— START —

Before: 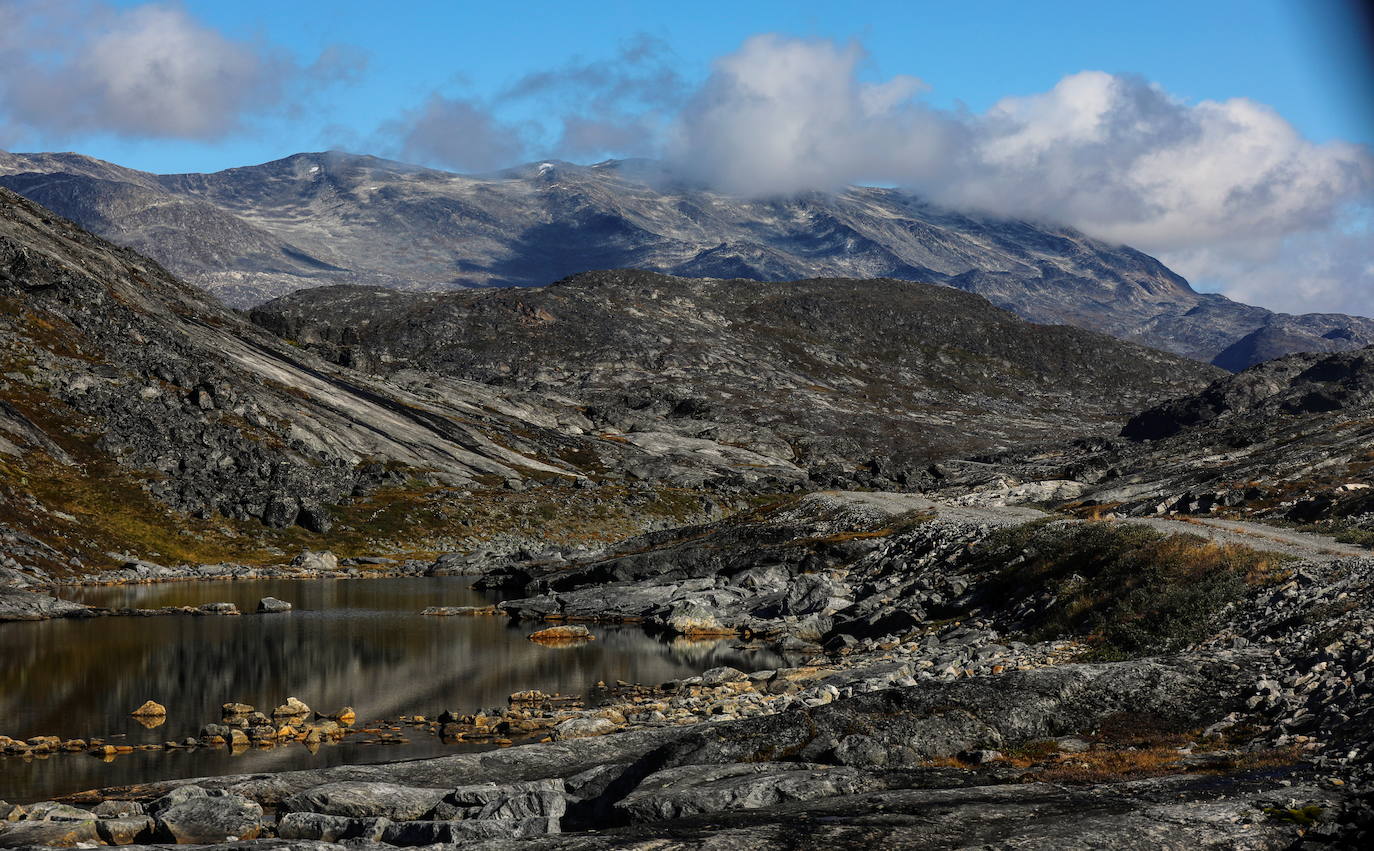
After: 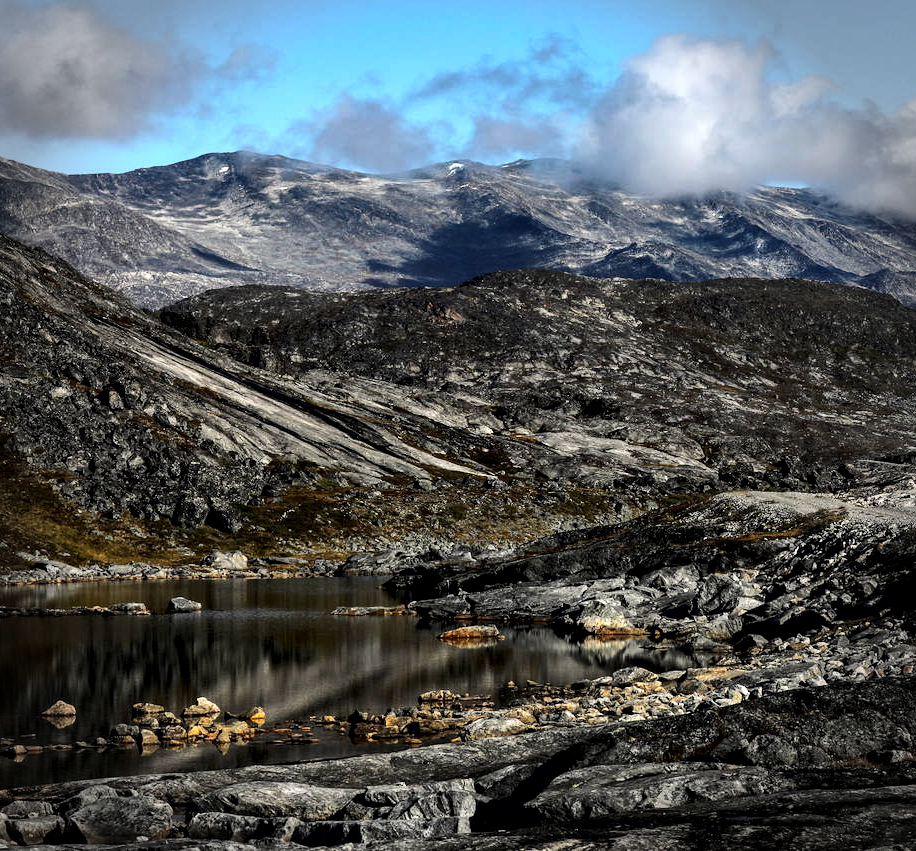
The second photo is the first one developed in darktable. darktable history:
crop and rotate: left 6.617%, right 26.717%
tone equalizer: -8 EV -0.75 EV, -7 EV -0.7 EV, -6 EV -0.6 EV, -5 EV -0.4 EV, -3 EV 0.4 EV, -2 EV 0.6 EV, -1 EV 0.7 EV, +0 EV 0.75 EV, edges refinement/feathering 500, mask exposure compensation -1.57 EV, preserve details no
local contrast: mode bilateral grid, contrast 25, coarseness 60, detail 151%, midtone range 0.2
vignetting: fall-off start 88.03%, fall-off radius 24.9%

— END —

> REQUIREMENTS:
Gather every line of the material above that contains the word "darktable", and copy each one in full.

> THE RESPONSE:
The second photo is the first one developed in darktable. darktable history:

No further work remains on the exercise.